I gave someone (a Christian I love very much) a copy of a book recently at their request. I knew that the book would probably cause them to do some questioning about the origins of their religion. I thought it was cool that they asked me for it. To make a long story short, this person read about a chapter and then stopped. I’m not sure if he’ll pick it up again, but it didn’t seem likely that he would. He said he had “heard that stuff before,” and then gave me an apologetic response to it. I wish I would have debated him more, but I’m not at the point yet where I feel comfortable doing that. I don’t feel like I have enough of the facts down. I've been reading a lot, but I have a hard time remembering dates and details. I didn't want to come off like I don’t know what I’m talking about.
Anyway, I can’t say I’m not disappointed. It seems like he opened the book, saw that he had already read some apologetics to “cover” it, and just put it back down. I’m sure he felt as if his faith had won again (just like he knew it would). It disappointed me. It’s unfair to assume that just because there are apologetics out there discussing something, the apologetic arguments automatically win. Both sides need to be taken into consideration. While I’m glad (and still surprised) that he at least tried to read something like that, I’m disappointed that he didn’t even bother to read the whole thing. That book was fascinating to me from beginning to end.
But... rather than shaking my fist in the air, I’ve been putting myself into “Past Lyndsay’s” shoes. It’s a scary place to be, but it gives me a lot of insight. I think it’s important that I don’t forget the way I was before and the way my mind worked.
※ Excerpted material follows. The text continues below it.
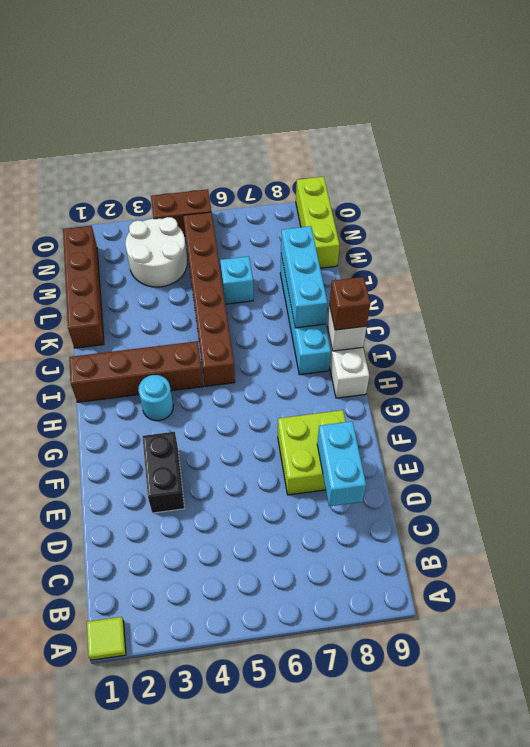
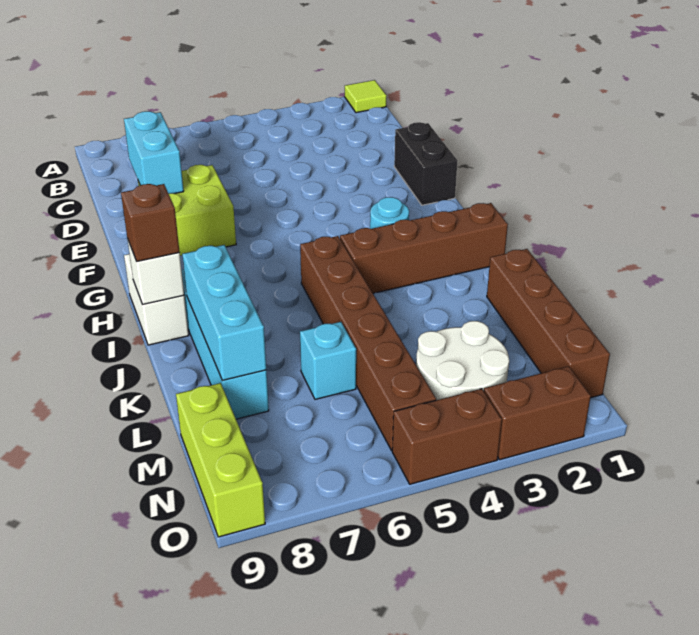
black brick E3:F3 level 1 -> black brick E1:F1 level 1
none -> brown brick O2:O3 level 1

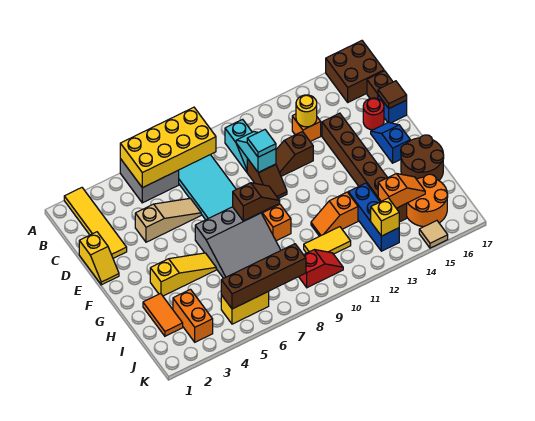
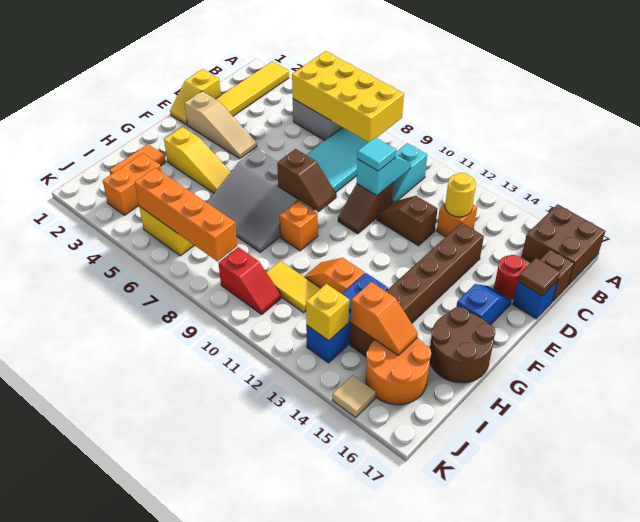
tan slope D4:D6 level 1 top 4 -> tan slope E2:E4 level 1 top 2
brown brick J5:J8 level 2 -> orange brick J5:J8 level 2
I sometimes try to forget because, honestly, it’s kind of embarrassing. It’s also painful... like remembering a time I was in bondage.
But when I think about it, I do remember. I remember what it was like to not question even when I pretended I did. I remember what it was like to tell myself that my faith was passing tests even when it wasn’t. I always went into it with my conclusion already made. It’s very strange to me now that I didn’t realize it at the time, but I think I probably just refused to realize it. I didn’t want to reach any other conclusion. It wasn’t that I was assessing the arguments I heard; it was that I was “standing up to them” because I thought that having faith no matter what made me a good Christian (i.e. a good person). It was rewarding to feel right. Besides, the idea that I could be wrong was so terrifying – so mind-blowingly life altering – that I didn’t even consider it. I couldn’t.
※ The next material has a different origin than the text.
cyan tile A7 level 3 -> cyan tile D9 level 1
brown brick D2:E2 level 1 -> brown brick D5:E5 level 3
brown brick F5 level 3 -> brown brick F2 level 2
As detrimental as my faith was to me, it also made me feel good. It made me feel special. I knew something that only a select group of people knew. I remember what it was like to belong to my old church. It was as if we were all part of a special, secret group. Everyone was welcome to join, but not many people were insightful enough to accept the truth we were so sure of. We (the young people) looked to the adults as if they had all the answers. I think on some level we figured that the only reason we had questions (whether we admitted it or not) was because we weren’t as experienced as they were. We didn’t know as much as they did. They told us who “God” was, who “Jesus” was, what the message of the Bible was, and we really didn’t (couldn’t?) question it very much at all. We (or at least I) figured that they knew it for sure. Why else would they bother teaching it to us every Sunday? It’s funny how we view adults when we’re young. Looking back, I see that they were all just as lost as I was... but they felt good because they didn’t admit it to themselves. They were surrounded by other people who didn’t admit it. They felt like I did: they felt special.
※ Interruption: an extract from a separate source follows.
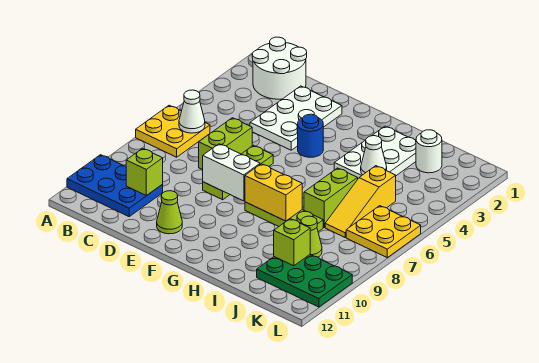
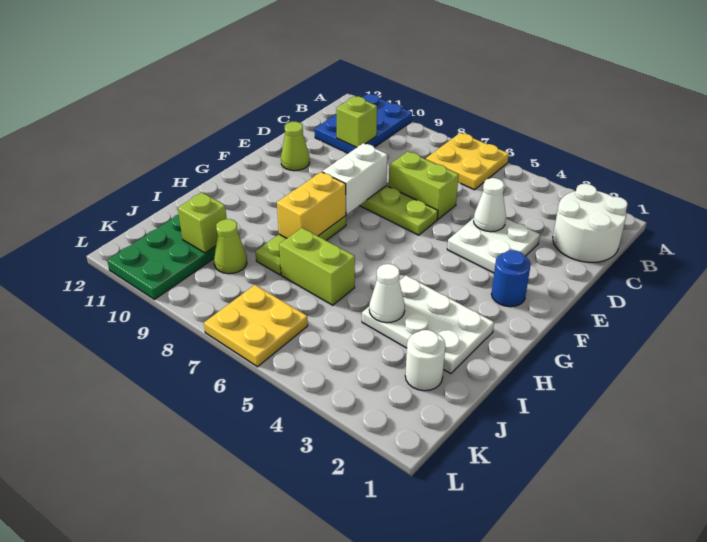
white cone B6 level 2 -> white cone D4 level 2
white plate D2:E4 level 1 -> white plate D3:E4 level 1
blue round brick F4 level 1 -> blue round brick F2 level 1
yellow slope J5:J7 level 1 top 5 -> none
I know for a fact that questioning those beliefs is insanely difficult. It feels so, so, so wrong. It means choosing the tiny voice that says, “Keep going. You’re okay. It makes no sense for God to hate you for seeking the truth.” over that BOOMING voice that says, “You’re going to hell if you keep going with this. You’ll lose all your friends. You’re disappointing God. If you stop believing, you won’t have the comfort that your deceased loved ones are in heaven. You won’t have anyone to go to when you’re sad. You can’t pray anymore. You’ll be alone. Life will be meaningless. You’re disappointing everyone who cares about you.”
Honestly if I had been active in a church when I started questioning, I probably would have just kept on ignoring those questions. I don’t know that I would have ignored them forever, but it would have made my “journey” much longer. So... I don’t know. I guess as disappointed as I am in his decision to blow off the book, I understand it in a way. I remember how it felt to belong to a church that was so sure that they were right... so “on fire for God” and so dedicated to “saving souls.” I was beyond questioning whether or not it was true. I knew it was true. I wouldn’t allow myself to consider that it wasn’t.
Every challenge to my faith was just another feather in my cap... another thing I was strong enough to stand up to and still hold on to my god... another reminder of what a good and faithful Christian I was.